In keeping with that colorful theme, a pink vinyl pressing for the 10 Bands 1 Cause campaign (including the appropriately-named Red Hot Chili Peppers and The Black Keys) will donate proceeds to Gilda’s Club. The idea is brilliantly simple:
Ten Bands re-issue their albums on limited edition pink vinyl, all for one cause. This is the third year for the initiative that helped raise $65,000 for Gilda’s Club NYC, an organization that provides community support for both those diagnosed with cancer and their caretakers. It is named after comedian Gilda Radner, who passed away from the disease at the age of 43 in 1989.

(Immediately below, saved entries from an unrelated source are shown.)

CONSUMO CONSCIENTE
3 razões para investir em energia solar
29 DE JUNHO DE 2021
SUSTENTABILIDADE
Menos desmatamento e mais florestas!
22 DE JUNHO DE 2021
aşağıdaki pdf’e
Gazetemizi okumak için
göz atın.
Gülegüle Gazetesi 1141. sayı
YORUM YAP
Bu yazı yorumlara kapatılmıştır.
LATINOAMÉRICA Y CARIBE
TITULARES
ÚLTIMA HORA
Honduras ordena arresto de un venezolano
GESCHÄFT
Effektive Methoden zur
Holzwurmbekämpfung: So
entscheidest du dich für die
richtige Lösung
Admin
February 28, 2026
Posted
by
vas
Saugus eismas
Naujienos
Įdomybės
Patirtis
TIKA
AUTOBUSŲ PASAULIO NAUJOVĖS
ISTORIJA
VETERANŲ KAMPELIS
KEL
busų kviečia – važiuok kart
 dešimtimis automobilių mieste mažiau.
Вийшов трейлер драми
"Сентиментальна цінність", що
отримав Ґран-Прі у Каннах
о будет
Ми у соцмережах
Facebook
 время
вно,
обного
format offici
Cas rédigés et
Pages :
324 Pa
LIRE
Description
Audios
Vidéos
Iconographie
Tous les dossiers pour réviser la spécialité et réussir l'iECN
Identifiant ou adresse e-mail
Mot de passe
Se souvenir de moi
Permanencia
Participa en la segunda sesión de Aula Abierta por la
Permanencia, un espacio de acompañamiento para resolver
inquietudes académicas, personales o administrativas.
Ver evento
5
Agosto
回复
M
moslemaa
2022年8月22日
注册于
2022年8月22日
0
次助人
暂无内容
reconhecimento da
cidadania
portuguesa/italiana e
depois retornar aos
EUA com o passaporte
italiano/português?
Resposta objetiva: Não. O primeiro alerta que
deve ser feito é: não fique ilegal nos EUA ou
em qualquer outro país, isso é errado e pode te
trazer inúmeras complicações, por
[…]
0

This year’s limited pink vinyl are from Anthrax, The Black Keys, Courtney Barnett, Ed Sheeran, Jim Breuer & The Loud & Rowdy, My Chemical Romance, NOFX, Opeth, Pixies and Red Hot Chili Peppers. The releases will be available for purchase at retailers nationwide wherever vinyl is sold, and proceeds will sponsor Gilda’s Club NYC.
Proceeds to benefit @GildasClubNYC
Available 9/27 pic.twitter.com/AwuMWdwr8Z
— Red Hot ChiliPeppers (@ChiliPeppers) September 1, 2016
— Bull Moose Vinyl (@BullMooseVinyl) August 31, 2016
We asked Gilda’s Club CEO Lily Safani to give us a snapshot of how the organization is doing and what kind of support they’re seeking.
“We reach 20,000 people living with cancer annually in person, over the phone, and on our website,” she told us. “Our mission is to support, educate and empower cancer patients and their families. Our members are as young as 4 years old and as old as 85 years old. They come from all walks of life to be part of a special community that understands what it means to be living with cancer.”
Social media has been huge in helping spread the word and connect supporters. “It is a great way for us to stay connected to a much larger group of people than ever before,” said Safani, adding that attitudes towards the disease have changed. “People are much more open about talking about their cancer than when Gilda’s Club first opened their door in 1995.”
“In the past 21 years the landscape for cancer treatment as changed dramatically especially with immunology playing a big role. People are more aware of the impact of changing their lifestyle – eating healthy and exercise. Once you are diagnosed with cancer it lives with you for the rest of your life. We provide educational lectures that teach our members about healthy lifestyles.”
As for Wilder, Sefani said, “He was a very dedicated to Gilda’s Club and providing support to cancer patients.”
In keeping with its funny bone origins, Gilda’s Club honors comedians annually and this year’s honoree was Melissa McCarthy, last year’s was Amy Poehler. “We try to keep the spirit of comedy alive and remember her in that way,” said Safani. “Gene was our honorary chair. He’s an icon of this organization.”